スペクトル色
を理解する

光のスペクトル

スペクトル色(spectral color)とは、人間が知覚することができる特定の単一周波数で表現されるの色のことです。光の元の色、もしくは虹の色とも言えるでしょう。

色は科学的には特定の領域の電磁波、つまり波です。波である以上、波長(波と波の間の長さ)や周波数(一秒間の波の数)を数値で表すことができます。これは、sRGB値やYMCK値といった人間が利便性のために、ある意味勝手に考案して使っている値とは違い、科学的に絶対の値です。まあ、絶対と言いつつもその波長は “だいたいこのくらい” でしかないのですが。

下の図では、波長750nm(ナノメートル)から波長380nmまでを人間の見える光、即ち可視光線として表しています。

 

スペクトル色の波長一覧

赤よりも外側が赤外線(infrared)、紫より外側が紫外線(Ultraviolet)です。ここで日本語的に面倒な点が、可視光線の端っこの紫は「Purple」ではなく「Violet」です。

  • Violet(赤紫):スペクトル色

  • Purple(純紫):非スペクトル色

紫外線の「紫」はVioletであって、Purpleではありません。UVカットはUltravioletをカットするわけで合って、Ultrapurpleなんていう光線をカットするわけではないですね。

そして、そのグラデーションで表された帯の中の色がスペクトル色なのです。特定の単一周波数、というのはつまり、この帯のどこか一点ということですね。例えば赤と白を混ぜ合わせたピンク色はスペクトル色ではないことが分かります。

 

CIR yx 色度図におけるスペクトル色

以下のCIR yx 色度図における、 ひづめの形の線、即ちスペクトル軌跡上の色を指します。というより、元々はスペクトル色の帯を環状八号線のようにぐるっと丸めたのがスペクトル軌跡ですね。

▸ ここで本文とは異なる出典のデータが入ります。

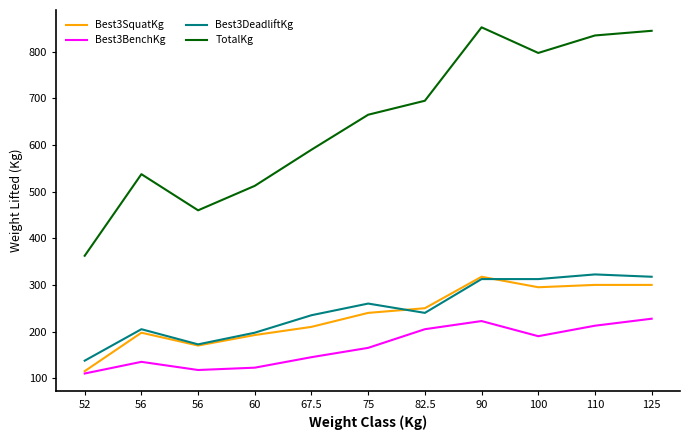

What are all the series names shown in the legend?

Best3SquatKg, Best3BenchKg, Best3DeadliftKg, TotalKg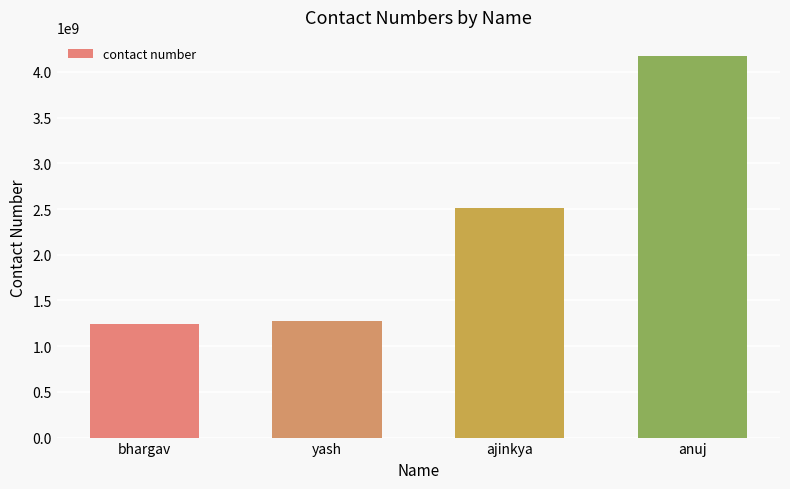

What is the ratio of the value at yash to the value at anuj?

0.3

先に述べたように、複数の光が混ぜ合わさった色、即ちひづめの内部の色は非スペクトル色です。左下の頂点(バイオレット)と右下の頂点(赤)を結んだ線(純紫軌跡)の上にある色も非スペクトル色です。

color_gamut

 

そしてその中に、sRGBCMYKの領域がだいぶ控えめに広がっていますね。

……そうすると、sRGBCMYKで表現できる色域に、スペクトルカラーがないように見えますね。上にスペクトル色として表示されている色はいったい何なのでしょうか。ウソでしょうか。 

実際、ウソと言えばウソです。あくまでイメージです。sRGBCMYKも純粋な光のスペクトラム色を再現するほどサチュレートする(=彩度を上げる)ことはできません。 

例えば、ヘリウムネオンレーザーを使えば、可視スペクトル上にある波長の632.8nmの赤の色を再現することができます。その一方で、印刷物でレーザーと等価の鮮やかさが出せるかと言われると、それは言わずもがなです。本に載っているスペクトラム色も、やはりイメージなのです。

とはいえ、人間の視覚上不都合がないレベルではサチュレーションを上げられているので、それっぽく見る分には充分であるわけです。

 

話を色度図に戻しましょう。

これを見ると各カラーモデルで再現できる色と、実際のスペクトル色との乖離具合が一目でわかります。

たとえば、CMYKの領域は、黄から赤にかけての領域は、ある程度スペクトル色まで手を伸ばせているような感じはしますが、青や緑は絶望的です。sRGBは、青方面はやや善戦していますが、やはり緑方面は苦手そうです。Adobe RGBは緑領域への大幅な改善が見られます。とはいえ、やはり純粋なスペクトル色への到達まではまだまだスペースがあります。

そもそも、仮にAdobe RGBを使用して画像を制作したとしても、見る人間がそれを再現できるデバイスを持っていなければ意味がありません。結局、Web等のデジタル制作の範疇をでないのであれば、スペクトラム色は、色を考える上での理論の値としてとらえておけば十分なのでしょう。